▶ REQUESTS
1: In the report on the infrastructure bank bill, within what period must the Institution furnish its balance-sheet and accounts to the Central Government and the Reserve Bank?
2: In the report on the infrastructure bank bill, write out the part starting at "Parliament on Thursday" and ending at "Sabha on Tuesday.", swapping "Thursday" for "Friday".

▶ SOURCE PASSAGE
Parliament on Thursday passed a bill to set up the National Bank for Financing Infrastructure and Development (NaBFID) to fund infrastructure projects in the country, with Finance Minister Nirmala Sitharaman asserting that its audited accounts will be placed before both the Houses every year and they will have “oversight” of the institution. Rajya Sabha passed the National Bank for Financing Infrastructure and Development (NaBFID) Bill, 2021 by voice vote on Thursday. The bill was passed in Lok Sabha on Tuesday.
Participating in a debate on the bill, some members raised the issue of lack of parliamentary oversight of the institution and demanded that the proposed legislation be sent to a select committee for scrutiny. Replying to the debate, Finance Minister Nirmala Sitharaman explained, “Every year audited accounts (of this bank) will come to each House of Parliament….so Parliament oversight (of the institution) is in-built in the bill.”
Section 26 of the bill provides, “The Institution shall furnish to the Central Government and the Reserve Bank within four months from the date on which its accounts are closed and balanced, a copy of its balance-sheet and accounts together with a copy of the auditor’s report and a report of the working of the Institution during the relevant year, and the Central Government shall, as soon as may be after they are received by it, cause the same to be laid before each House of Parliament.”
Thus, the development finance institution, called the National Bank for Financing Infrastructure and Development (NaBFID), will be answerable to Parliament. The bank will support the development of long-term non-recourse infrastructure financing in India, including development of the bonds and derivatives markets necessary for infrastructure financing and to carry on the business of financing infrastructure.

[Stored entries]
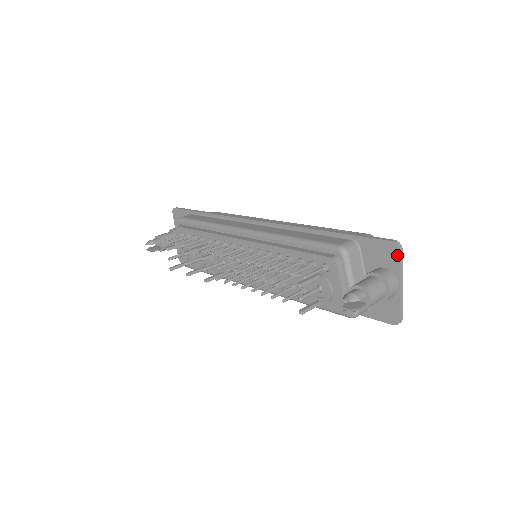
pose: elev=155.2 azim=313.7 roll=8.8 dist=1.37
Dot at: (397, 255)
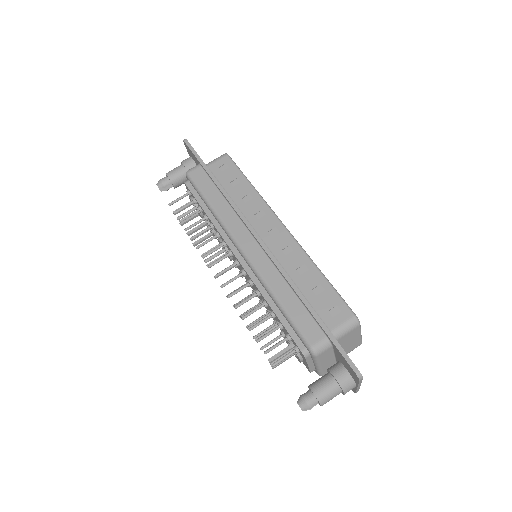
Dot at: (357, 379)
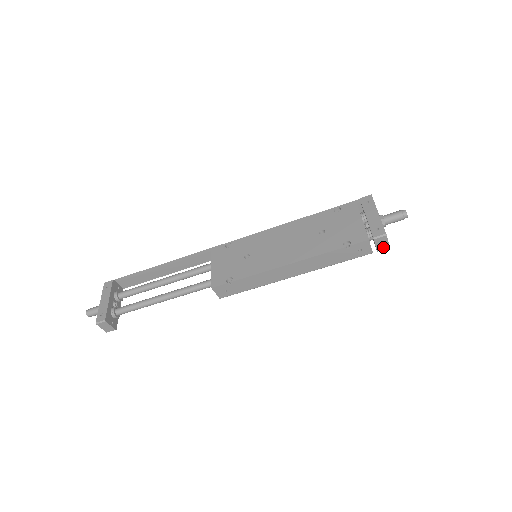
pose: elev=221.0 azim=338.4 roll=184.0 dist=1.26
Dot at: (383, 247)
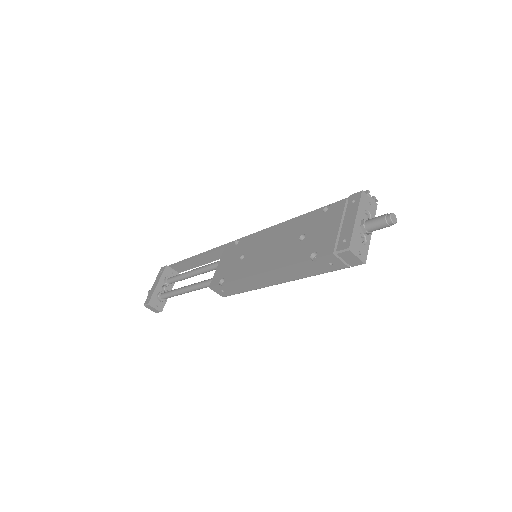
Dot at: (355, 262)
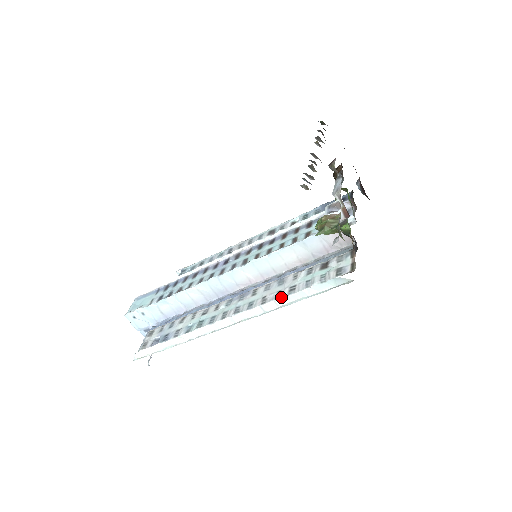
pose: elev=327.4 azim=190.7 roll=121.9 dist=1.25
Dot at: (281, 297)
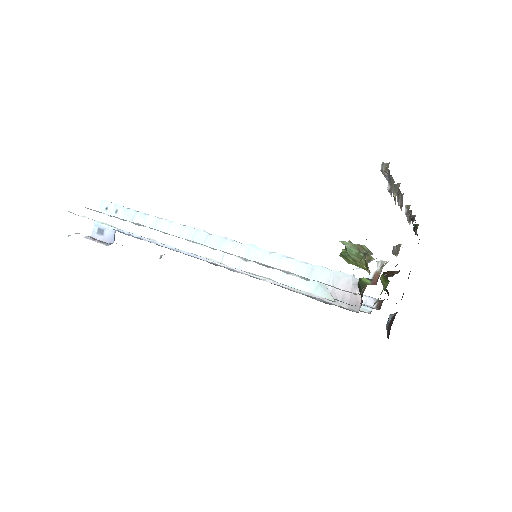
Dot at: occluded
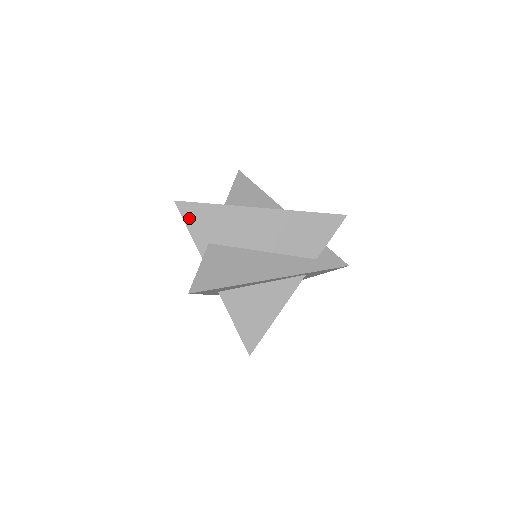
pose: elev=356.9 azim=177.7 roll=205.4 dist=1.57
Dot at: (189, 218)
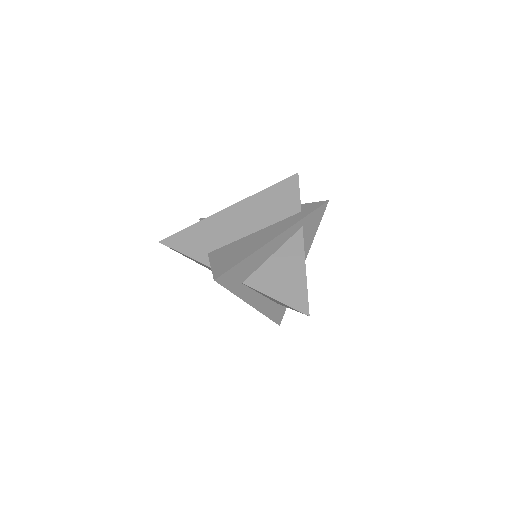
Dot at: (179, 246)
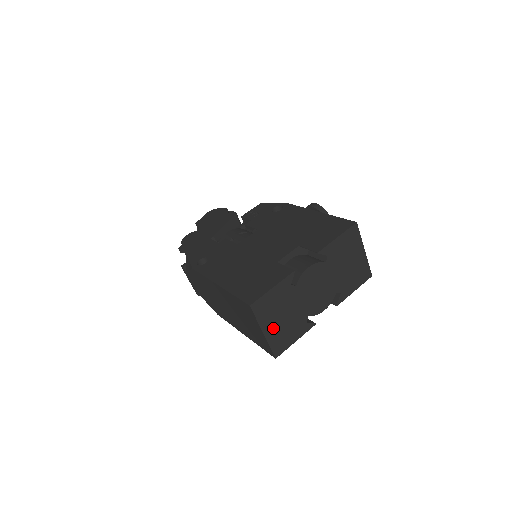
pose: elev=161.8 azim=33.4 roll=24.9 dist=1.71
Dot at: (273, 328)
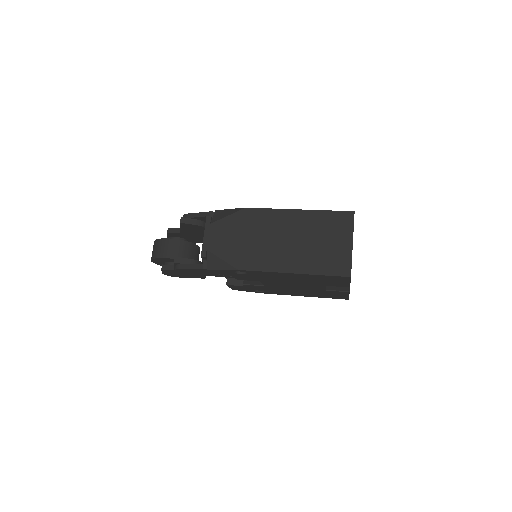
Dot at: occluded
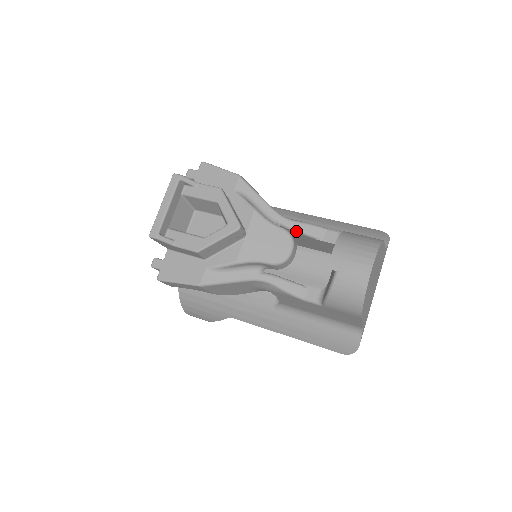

...

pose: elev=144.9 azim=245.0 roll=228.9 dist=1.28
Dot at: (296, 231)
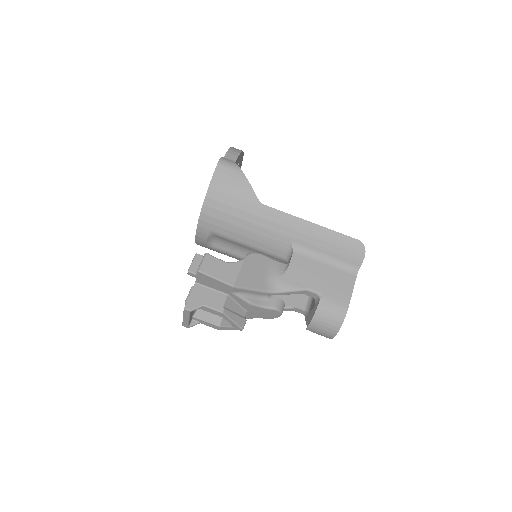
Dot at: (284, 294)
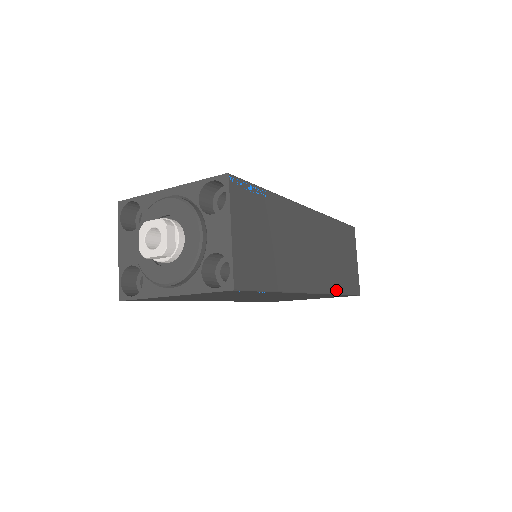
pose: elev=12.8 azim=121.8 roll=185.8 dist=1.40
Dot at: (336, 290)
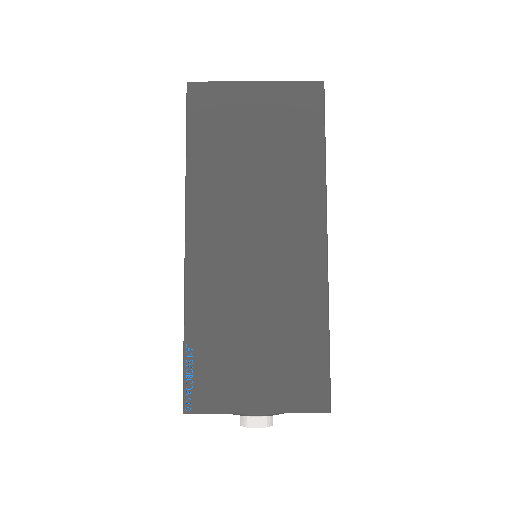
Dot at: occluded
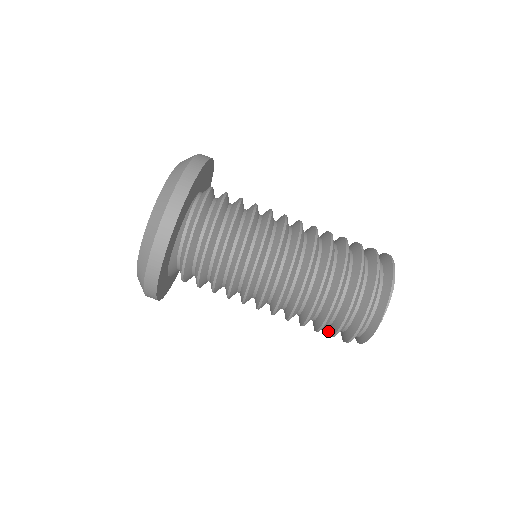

▶ SET OF ANSWERS
1: Within four months from the date on which its accounts are closed and balanced.

2:
Parliament on Friday passed a bill to set up the National Bank for Financing Infrastructure and Development (NaBFID) to fund infrastructure projects in the country, with Finance Minister Nirmala Sitharaman asserting that its audited accounts will be placed before both the Houses every year and they will have “oversight” of the institution. Rajya Sabha passed the National Bank for Financing Infrastructure and Development (NaBFID) Bill, 2021 by voice vote on Friday. The bill was passed in Lok Sabha on Tuesday.